The group C-type genes include all the complement-like TEP genes. The phylogeny of this group indicates that the invertebrate C3/C4/C5-like genes (commonly referred to as C3-like) burst onto the scene rather quickly from the LCA. The various representatives [from urchin, amphioxus, tunicate, coral, and now the horseshoe crab (not shown)] appear to have been structurally modified or separated by several functions (functional divergence), as indicated by deep roots and/or long branch lengths.

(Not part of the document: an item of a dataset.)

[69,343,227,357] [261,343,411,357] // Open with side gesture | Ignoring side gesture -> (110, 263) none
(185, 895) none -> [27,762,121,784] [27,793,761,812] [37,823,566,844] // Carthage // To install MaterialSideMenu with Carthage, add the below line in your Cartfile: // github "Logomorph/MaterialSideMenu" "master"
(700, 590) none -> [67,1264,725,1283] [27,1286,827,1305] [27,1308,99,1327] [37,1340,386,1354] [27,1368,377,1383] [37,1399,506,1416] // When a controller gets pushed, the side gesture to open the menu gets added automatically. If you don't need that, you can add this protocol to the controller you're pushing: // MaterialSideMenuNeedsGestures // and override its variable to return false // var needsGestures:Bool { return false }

Therefore, one can say that as a group, they are orthologous to the vertebrate complement-like TEPs, but individually, it is difficult to determine if these sequences are true orthologs of C3 or if they represent various paralogous descendent relatives of the ancestor to vertebrates C3, C4, and C5 (note how Urochordate C3-like sequences form a separate clade; Fig. 4).

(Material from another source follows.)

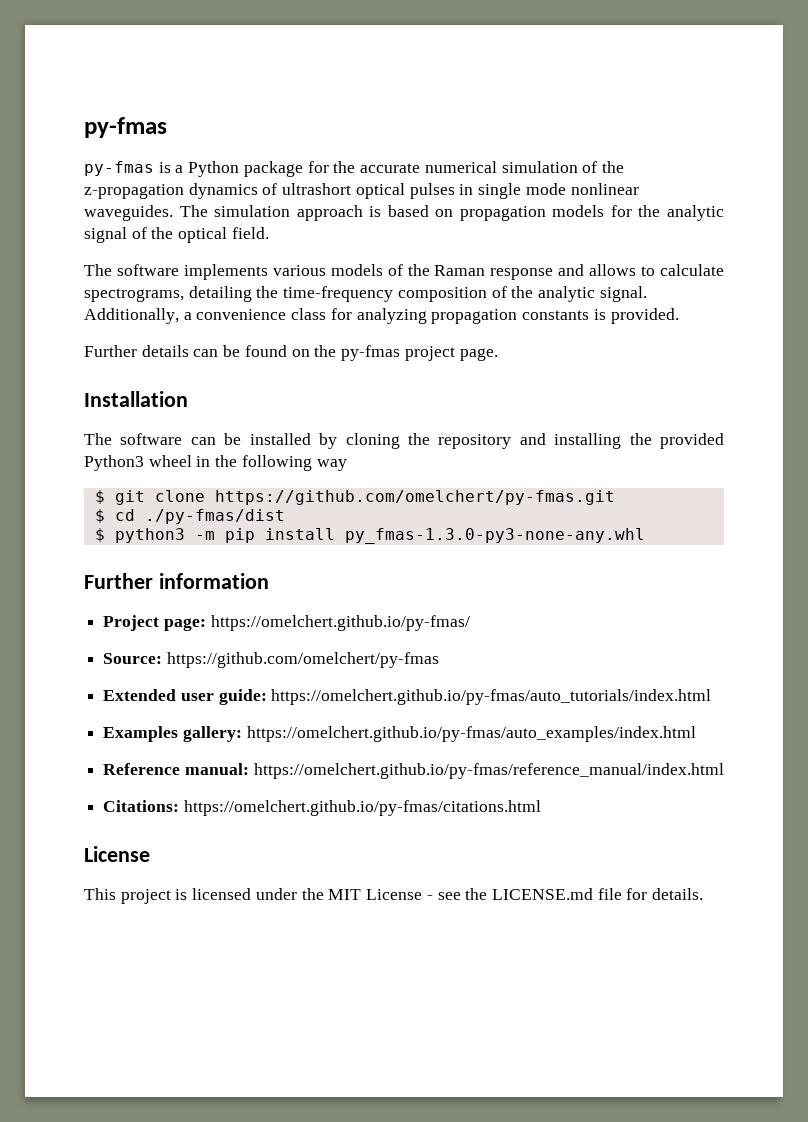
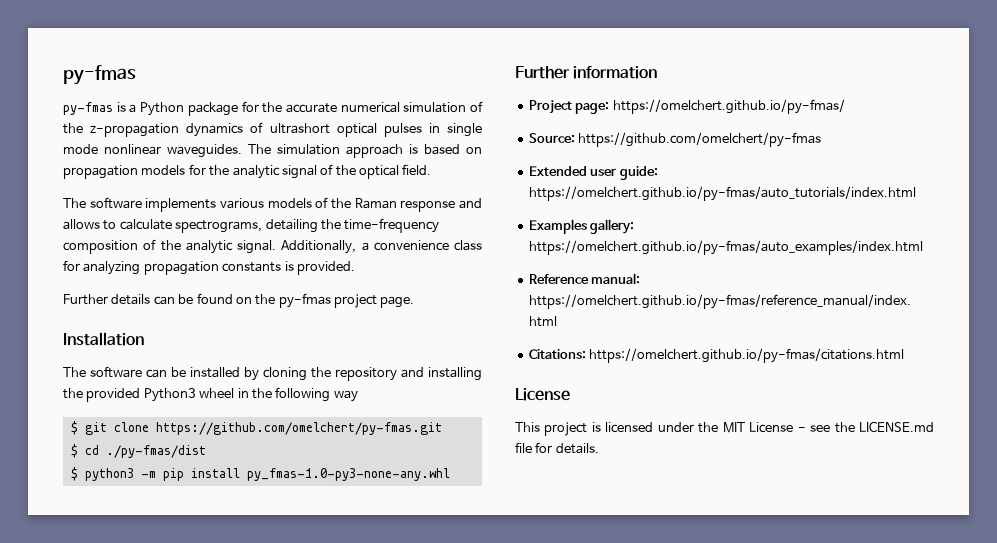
[344,528,645,544] py_fmas-1.3.0-py3-none-any.whl -> [246,468,450,481] py_fmas-1.0-py3-none-any.whl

Since the existence of an A2M-like gene in the coral genome remains to be confirmed, it is difficult to choose an appropriate root for phylogenetic analysis. Choosing a correct outgroup is further complicated by the observation that TEPs are known to not only duplicate numerous times and diverge in function (such as described for protostomes; Levashina et al. 2003), but appear to be lost from genomes as well. While we have partial cDNA sequence data to suggest the existence of a second TEP in the coral, we generated unrooted phylogenies (i.e., Fig. 4) and found that a common node (ancestor) results for the three major groups, A, B, and C, TEP sequences.

The ancestral form of the TEP family

The work described here presents a new paradigm in our understanding of the evolution of C3, C4, and C5 complement and other related proteins, where the ancestral form(s) of the family may have to be reconsidered. We present an alternative model, where an ancient TEP (with C3/A2M-like characteristics) undergoes two successive (tandem) duplication events prior to the divergence of bilaterian animals. One pair (probably linked) immediately diverges as A2M-like TEPs and becomes functionally separated into two lineages to create the group A and B types (the B type would later diverge into A2M in vertebrates). Then, subphyletic separation of animals leads to the random loss of one form (group A or B, but never both) of A2M-like TEPs in some lineages. The other paralogous form diverges (by specialization) into what becomes the ancestor to the vertebrate complement components (group C). Furthermore, this model suggests that in the protostomes, multiple subphyletic lineages lost the C3-like gene or the group C ancestor (e.g., via recombination and gene deletion in a lineage-specific manner) following its divergence from deuterostomes (a considerable amount of new data suggests extensive gene loss in many protostomes; see Kortschak et al. 2003 and Zdobnov et al. 2002). These events allowed for the recruitment of three similar TEPs into the developing complement system of deuterostomes. We anticipate that genomic sequencing endeavors in Cnidarians and Ctenophores, along with EST projects, and/or genomic data from a more diverse range of protostomes and invertebrate deuterostomes will support this model of TEP family evolution, which suggests that the ancestral protein of C3, C4, and C5 was C3-like rather than A2M-like. Future studies will address the role of SeC3 in the coral and determine whether the coral C3-like protein serves a function analogous to its vertebrate counterpart.